With the completion of critical testing, Enterprise was partially disassembled to permit particular components to be reused in other shuttles, then underwent an international tour going to France, Germany, Italy, the United Kingdom, Canada, and the U.S. states of California, Alabama, and Louisiana (during the 1984 Louisiana World Exposition). It was also used to fit-verify the never ever-utilised shuttle launch pad at Vandenberg AFB, California. Ultimately, on November 18, 1985, Enterprise was ferried to Washington, D.C., where it became house of the Smithsonian Institution.
Soon after the Challenger disaster, NASA regarded as utilizing Enterprise as a replacement. Even so refitting the shuttle with all of the essential equipment required for it to be employed in space was deemed, but as an alternative it was decided to use spares constructed at the very same time as Discovery and Atlantis to construct Endeavour.
In 2003, soon after the breakup of Columbia in the course of re-entry, the Columbia Accident Investigation Board carried out tests at Southwest Study Institute, which utilized an air gun to shoot foam blocks of related size, mass and speed to that which struck Columbia at a test structure which mechanically replicated the orbiter wing top edge. They removed a fiberglass panel from Enterprise’s wing to carry out evaluation of the material and attached it to the test structure, then shot a foam block at it. Although the panel was not broken as a result of the test, the effect was enough to permanently deform a seal. As the reinforced carbon-carbon (RCC) panel on Columbia was two.5 times weaker, this recommended that the RCC leading edge would have been shattered. Extra tests on the fiberglass had been canceled in order not to threat damaging the test apparatus, and a panel from Discovery was tested to determine the effects of the foam on a similarly-aged RCC leading edge. On July 7, 2003, a foam effect test produced a hole 41 cm by 42.five cm (16.1 inches by 16.7 inches) in the protective RCC panel. The tests clearly demonstrated that a foam effect of the kind Columbia sustained could seriously breach the protective RCC panels on the wing top edge.

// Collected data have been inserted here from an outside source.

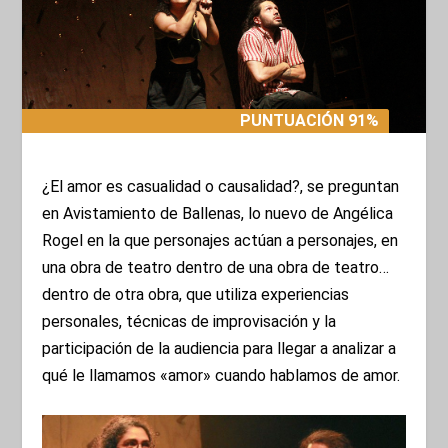
PUNTUACIÓN 91%
PUNTUACIÓN 91%
¿El amor es casualidad o causalidad?, se preguntan
en Avistamiento de Ballenas, lo nuevo de Angélica
Rogel en la que personajes actúan a personajes, en
una obra de teatro dentro de una obra de teatro…
dentro de otra obra, que utiliza experiencias
personales, técnicas de improvisación y la
participación de la audiencia para llegar a analizar a
qué le llamamos «amor» cuando hablamos de amor.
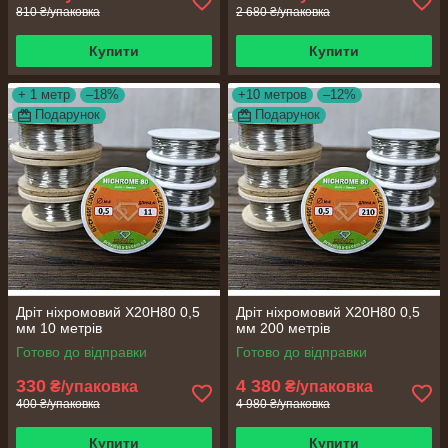
810 ₴/упаковка
2 680 ₴/упаковка
Купити
Купити
+ 1 метр
–18%
+10 метров
–12%
Подарунок
Подарунок
Дріт ніхромовий Х20Н80 0,5
Дріт ніхромовий Х20Н80 0,5
мм 10 метрів
мм 200 метрів
Готово до відправки
Готово до відправки
330
4 380
₴/упаковка
₴/упаковка
400 ₴/упаковка
4 980 ₴/упаковка
Купити
Купити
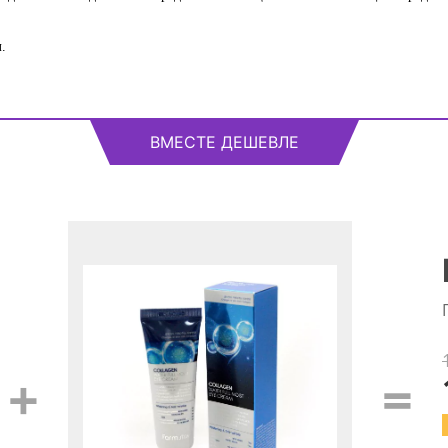
.
ВМЕСТЕ ДЕШЕВЛЕ
+
=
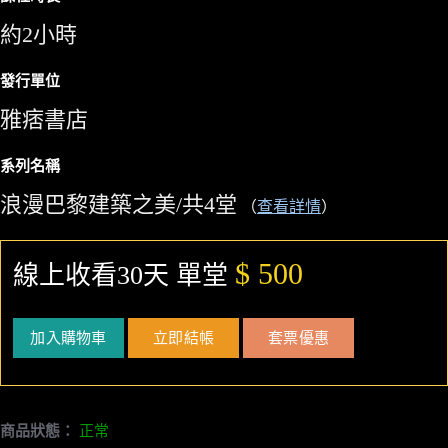
約2小時
發行單位
雅痞書店
系列名稱
浪漫巴黎建築之美/共4堂
（
查看詳情
）
$ 500
線上收看30天 單堂
加入購物車
立即結帳
套票優惠
商品狀態：
正常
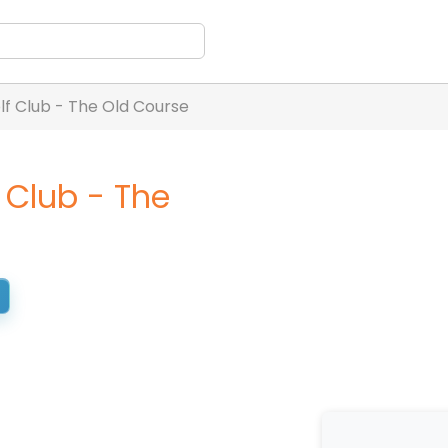
lf Club - The Old Course
 Club - The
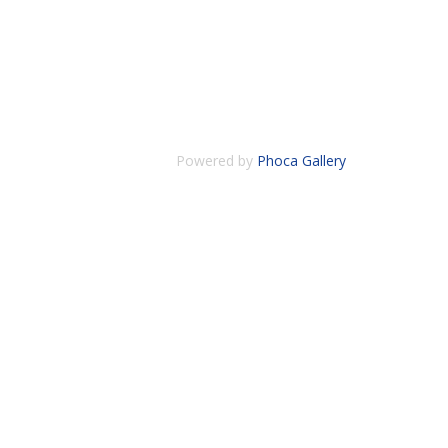
Powered by
Phoca Gallery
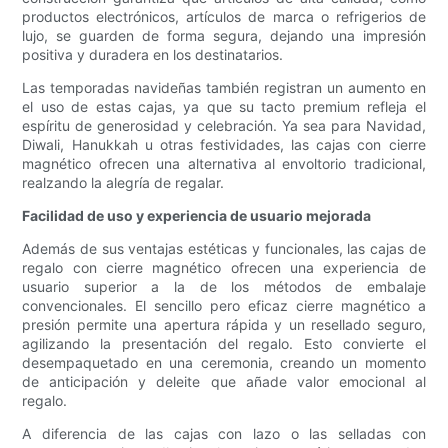
productos electrónicos, artículos de marca o refrigerios de
lujo, se guarden de forma segura, dejando una impresión
positiva y duradera en los destinatarios.
Las temporadas navideñas también registran un aumento en
el uso de estas cajas, ya que su tacto premium refleja el
espíritu de generosidad y celebración. Ya sea para Navidad,
Diwali, Hanukkah u otras festividades, las cajas con cierre
magnético ofrecen una alternativa al envoltorio tradicional,
realzando la alegría de regalar.
Facilidad de uso y experiencia de usuario mejorada
Además de sus ventajas estéticas y funcionales, las cajas de
regalo con cierre magnético ofrecen una experiencia de
usuario superior a la de los métodos de embalaje
convencionales. El sencillo pero eficaz cierre magnético a
presión permite una apertura rápida y un resellado seguro,
agilizando la presentación del regalo. Esto convierte el
desempaquetado en una ceremonia, creando un momento
de anticipación y deleite que añade valor emocional al
regalo.
A diferencia de las cajas con lazo o las selladas con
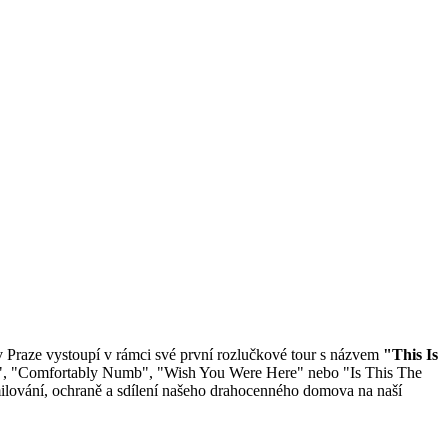
v Praze vystoupí v rámci své první rozlučkové tour s názvem
"This Is
em", "Comfortably Numb", "Wish You Were Here" nebo "Is This The
ilování, ochraně a sdílení našeho drahocenného domova na naší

The board determined that the probable lead to of the accident was that the foam impact caused a breach of a reinforced carbon-carbon panel along the leading edge of Columbia’s left wing, permitting hot gases generated in the course of re-entry to enter the wing and lead to structural collapse. This brought on Columbia to spin out of control, breaking up with the loss of the entire crew.

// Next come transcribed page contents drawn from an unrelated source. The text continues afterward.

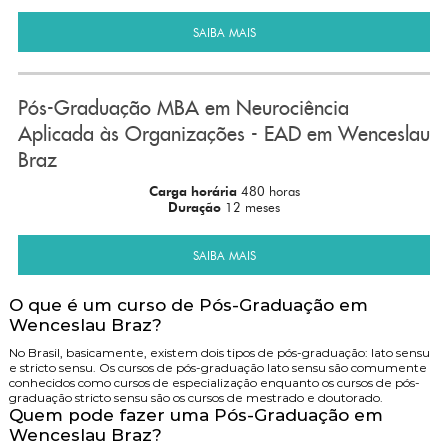
SAIBA MAIS
Pós-Graduação MBA em Neurociência
Aplicada às Organizações - EAD em Wenceslau
Braz
Carga horária
480 horas
Duração
12 meses
SAIBA MAIS
O que é um curso de Pós-Graduação em
Wenceslau Braz?
No Brasil, basicamente, existem dois tipos de pós-graduação: lato sensu
e stricto sensu. Os cursos de pós-graduação lato sensu são comumente
conhecidos como cursos de especialização enquanto os cursos de pós-
graduação stricto sensu são os cursos de mestrado e doutorado.
Quem pode fazer uma Pós-Graduação em
Wenceslau Braz?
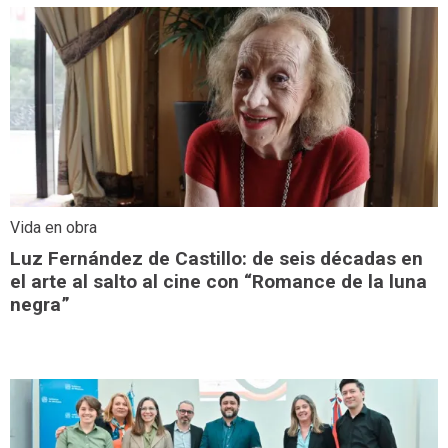
Vida en obra
Luz Fernández de Castillo: de seis décadas en
el arte al salto al cine con “Romance de la luna
negra”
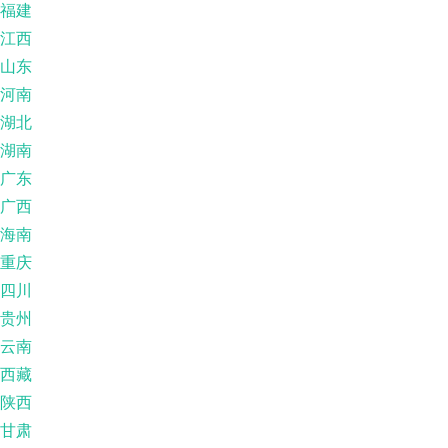
福建
江西
山东
河南
湖北
湖南
广东
广西
海南
重庆
四川
贵州
云南
西藏
陕西
甘肃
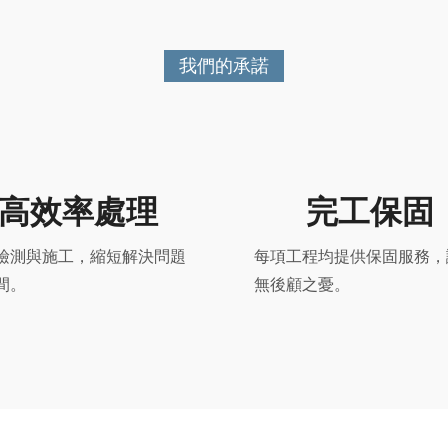
我們的承諾
高效率處理
完工保固
檢測與施工，縮短解決問題
每項工程均提供保固服務，
間。
無後顧之憂。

Enterprise was stored at the Smithsonian’s hangar at Washington Dulles International Airport before it was restored and moved to the newly built Smithsonian’s National Air and Space Museum‘s Steven F. Udvar-Hazy Center at Dulles International Airport, exactly where it has been the centerpiece of the space collection. On April 12, 2011, NASA announced that Space Shuttle Discovery, the most traveled orbiter in the fleet, will be added to the collection as soon as the Shuttle fleet is retired. When that happens, Enterprise will be moved to the Intrepid Sea-Air-Space Museum in New York City, to a newly constructed hangar adjacent to the museum. In preparation for the anticipated relocation, engineers evaluated the vehicle in early 2010 and determined that it was protected to fly on the Shuttle Carrier Aircraft once once again.